Source text:
━━━━━━━━━━

# Philosophies of JHOON RHEE!



## still learning (Mar 16, 2006)

Hello, This month's issue of Black Belt magazine has a great article from JHOON RHEE, written by Floyd Burk.

Just a portion of the article: Rhee's teachings flow from his belief that the purpose of life is to be HAPPY! All humans wants to be happy, he says, which can be achieved by being loved " Love is one the three basic common values. If you are truthful, you will have beauty in your heart. When you have beauty in your heart, people will love you and that will make you happy.

The opposite of happiness, is unhappiness and rears it's ugly head whenever someone hates you or turn the emotion inward. Lying and cheating will make you ulgy and this will make you unhappy.

(My thoughts)....Everyone is always looking for the purpose of life....is it to be just HAPPY in our lives? 

Happy to post here.........Aloha


----------



## Xue Sheng (Mar 17, 2006)

I think happiness is the goal of most everybody. 

However I do not think that most people truly know or understand what will truly make them happy.


----------



## still learning (Mar 21, 2006)

━━━━━━━━━━

Supplied records:

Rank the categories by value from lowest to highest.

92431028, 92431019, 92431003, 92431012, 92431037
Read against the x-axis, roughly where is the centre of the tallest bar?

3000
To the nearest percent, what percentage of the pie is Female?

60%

━━━━━━━━━━

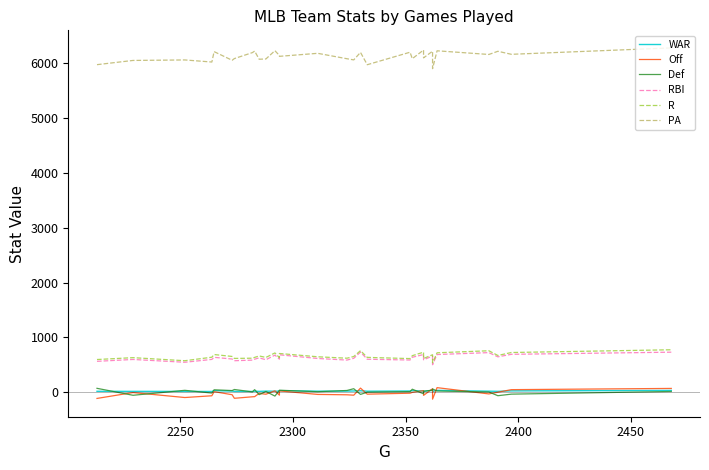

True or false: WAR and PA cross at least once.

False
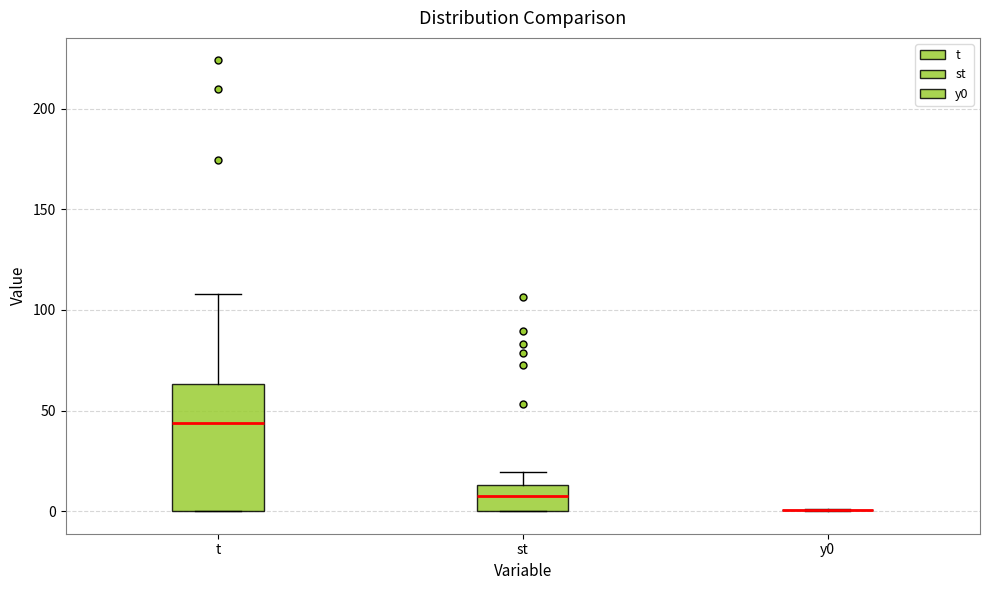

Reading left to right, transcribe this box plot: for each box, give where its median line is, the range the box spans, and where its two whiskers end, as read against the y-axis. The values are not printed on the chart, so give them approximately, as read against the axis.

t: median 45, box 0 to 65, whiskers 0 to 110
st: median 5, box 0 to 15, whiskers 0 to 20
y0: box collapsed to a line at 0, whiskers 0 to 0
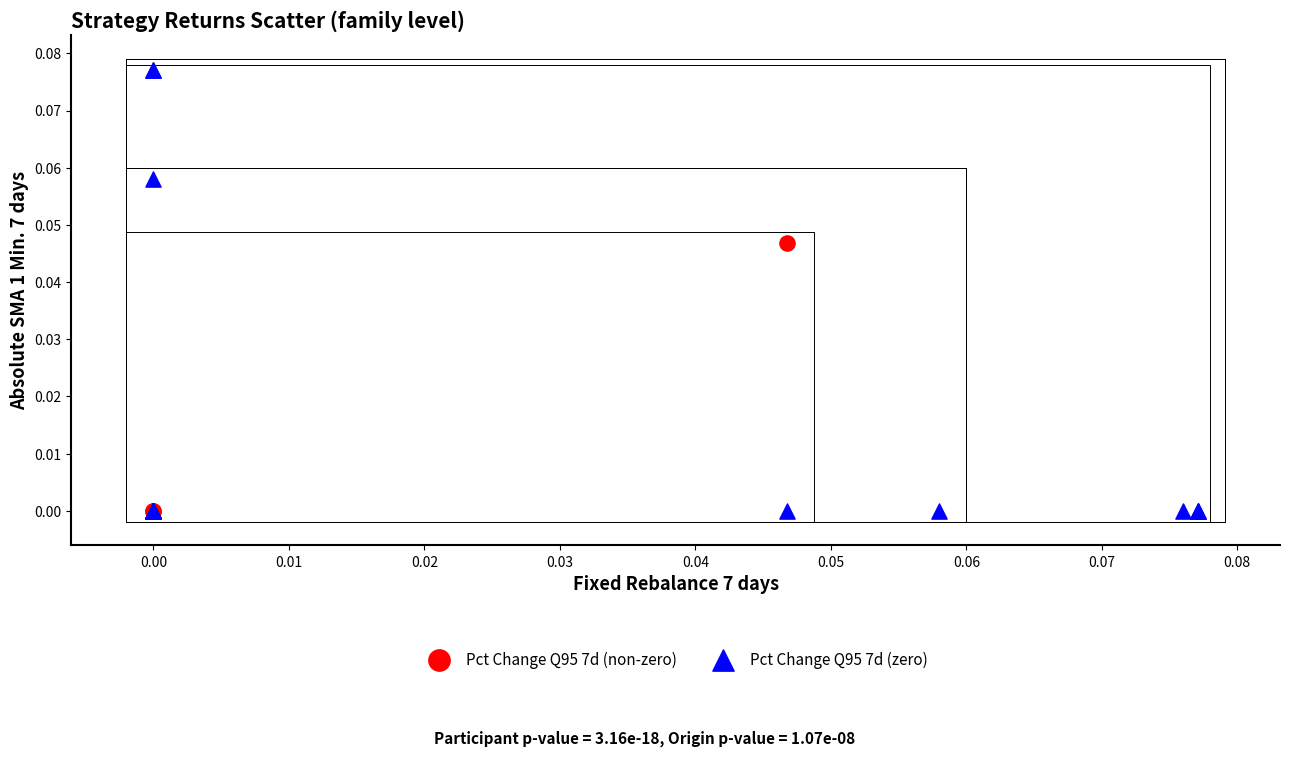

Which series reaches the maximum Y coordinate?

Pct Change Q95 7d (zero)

━━━━━━━━━━

Written task 1: Transcribe the portion of the Jhoon Rhee thread starting with "Just a portion" and going on through "make you unhappy.".
Written task 2: In the Jhoon Rhee thread, which magazine ran the article that the first post quotes?
Written task 3: Take the forum thread on Jhoon Rhee's philosophies further from the point at which it stops.

Written response 1:
Just a portion of the article: Rhee's teachings flow from his belief that the purpose of life is to be HAPPY! All humans wants to be happy, he says, which can be achieved by being loved " Love is one the three basic common values. If you are truthful, you will have beauty in your heart. When you have beauty in your heart, people will love you and that will make you happy.

The opposite of happiness, is unhappiness and rears it's ugly head whenever someone hates you or turn the emotion inward. Lying and cheating will make you ulgy and this will make you unhappy.

Written response 2: Black Belt magazine.

Written response 3:
Hello, When you start to care about people more than yourself. NOT always thinking of yourself. Your life will be happier. Especially when you are trying to make other people simile and happy too!

Good thoughts will produce good will and hopefully your life will be good too!

So simple yet so hard to practice: positive thoughts brings positive results, opposite is negative thoughts bring negative results.

Drugs and crimes easy to do..brings negative results. Hard work and honesty brings positive results.

We all have choices to choose...be the winners of life! ....Aloha


----------



## Jonathan Randall (Mar 21, 2006)

GM Jhoon Rhee is my martial art's hero. I must pick up the article mentioned. BTW, I studied at a Jhoon Rhee school and his emphasis was on _character, self-discipline and integrity. _He's a great American.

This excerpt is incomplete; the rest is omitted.